Quantitative Research 25/01/2023 3 min read

NeurIPS 2022: Paper review #2

G-Research were headline sponsors at NeurIPS 2022, in New Orleans.

ML is a fast-evolving discipline; attending conferences like NeurIPS and keeping up-to-date with the latest developments is key to the success of our quantitative researchers and machine learning engineers.

Our NeurIPS 2022 paper review series gives you the opportunity to hear about the research and papers that our quants and ML engineers found most interesting from the conference.

Here, Simon L, Senior Quantitative Researcher at G-Research, discusses two papers from NeurIPS:

  • Agreement-on-the-Line: Predicting the Performance of Neural Networks under Distribution Shift
  • Deep Ensembles Work, But Are They Necessary?

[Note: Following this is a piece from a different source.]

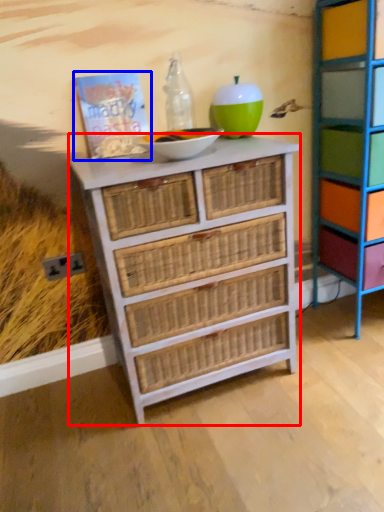
Question: Which object appears closest to the camera in this image, chest of drawers (highlighted by a red box) or book (highlighted by a blue box)?

Choices:
 (A) chest of drawers
 (B) book

Answer: (A)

Agreement-on-the-Line: Predicting the Performance of Neural Networks under Distribution Shift

Christina Baek, Yiding Jiang, Aditi Raghunathan, Zico Kolter

This paper presents a method for predicting out-of-distribution (OOD) accuracy of a neural network from its in-distribution (ID) performance, without the need for a labelled test set.

The method is based on the observation that ID/OOD agreement of predictions from two neural network classifiers are strongly linearly related (post a probit transform), in a very similar way to how ID/OOD accuracy was shown to be in a more general setting in recent work (Accuracy on the line by Miller et al., 2021). Specifically, the values of the intercept and slope coefficients of these two regressions are very close.

Another interesting observation is that, for neural networks, ID/OOD agreement tends to hold whenever ID/OOD accuracy on the line holds. Hence an agreement regression (which doesn’t require any labels), plus a calculation of in-distribution accuracy can be used to estimate out of distribution accuracy.

The authors even demonstrate that the agreement regression could be performed on checkpoints of a single model fit. These are fascinating empirical findings and hopefully further understanding of the specificity of these observations to neural networks will follow in the future.

Deep Ensembles Work, But Are They Necessary?

Taiga Abe, E. Kelly Buchanan, Geoff Pleiss, Richard Zemel, John P. Cunningham

There were a number of interesting papers at NeurIPS making progress in the understanding of different properties of deep ensembles.

This paper, for instance, questions the claim that predictions from deep ensembles have robustness and uncertainty quantification benefits over and above those of single neural networks.

Taking robustness, the authors show empirically that ensembles sit on the same ID-OOD accuracy line as their constituent models, and hence, the diversity of ensemble predictions does not yield additional protection to dataset distribution shift, relative to a single model (perhaps larger or with a different architecture) with the same predictive performance.

Further, they show empirically that some common metrics of ensemble diversity take similar values on both ID and OOD datasets. By decomposing common ensemble uncertainty metrics into average single model uncertainty, plus a diversity term, they conclude that deep ensemble uncertainty is driven by the uncertainty of a single model.

Deep ensembles have lots of interesting and useful properties, and I found this work helpful in clarifying some of these more carefully.